▶ Textabschnitt:

┌──

Weil es vor der Wahl ein Thema war: Werden Sie sich jetzt eigentlich einen Kärntner Anzug kaufen?
Ich habe in Kärnten derzeit sehr viele Probleme - ob ich die in einem blauen, grünen oder Kärntneranzug löse, wird hoffentlich für die Bevölkerung sekundär sein. Ich habe mir abgewöhnt, über diese Frage lange zu philosophieren.
Zur Person
Peter Kaiser
Seit Donnerstag ist Peter Kaiser Landeshauptmann von Kärnten - der erste Sozialdemokrat seit 1989. Bei der Landtagswahl am 3. März wurde die SPÖ mit ihm als Spitzenkandidat zur stärksten Partei. Mit ÖVP und Grünen hat der 54-Jährige in der Folge die erste Dreier-Koalition Österreichs gebildet.
Seit 2005 war Kaiser Mitglied der Kärntner Landesregierung, ab 2010 auch Obmann der Kärntner SPÖ. Der promovierte Soziologe ist lebt in einer Partnerschaft und hat einen Sohn. Seine große Leidenschaft ist der Sport. Er ist fünfmaliger Ironman-Triathlet.

└──

▶ Gespeicherte Daten:

┌──

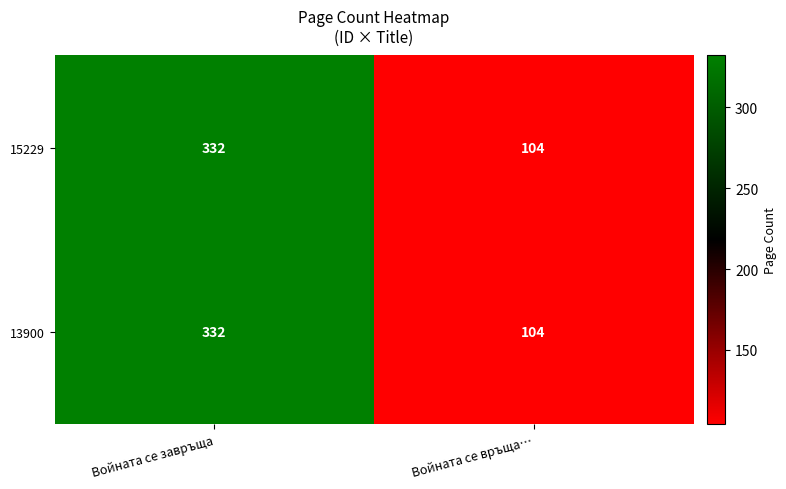

Rank the categories by 15229 value from lowest to highest.

Войната се връща…, Войната се завръща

└──

▶ Aufgabenstellung: Tippen Sie den Textabschnitt über Peter Kaiser vollständig und Zeichen für Zeichen ab. Die Auflistung stammt aus einer anderen Quelle.

▶ Endgültige Antwort:
Weil es vor der Wahl ein Thema war: Werden Sie sich jetzt eigentlich einen Kärntner Anzug kaufen?
Ich habe in Kärnten derzeit sehr viele Probleme - ob ich die in einem blauen, grünen oder Kärntneranzug löse, wird hoffentlich für die Bevölkerung sekundär sein. Ich habe mir abgewöhnt, über diese Frage lange zu philosophieren.
Zur Person
Peter Kaiser
Seit Donnerstag ist Peter Kaiser Landeshauptmann von Kärnten - der erste Sozialdemokrat seit 1989. Bei der Landtagswahl am 3. März wurde die SPÖ mit ihm als Spitzenkandidat zur stärksten Partei. Mit ÖVP und Grünen hat der 54-Jährige in der Folge die erste Dreier-Koalition Österreichs gebildet.
Seit 2005 war Kaiser Mitglied der Kärntner Landesregierung, ab 2010 auch Obmann der Kärntner SPÖ. Der promovierte Soziologe ist lebt in einer Partnerschaft und hat einen Sohn. Seine große Leidenschaft ist der Sport. Er ist fünfmaliger Ironman-Triathlet.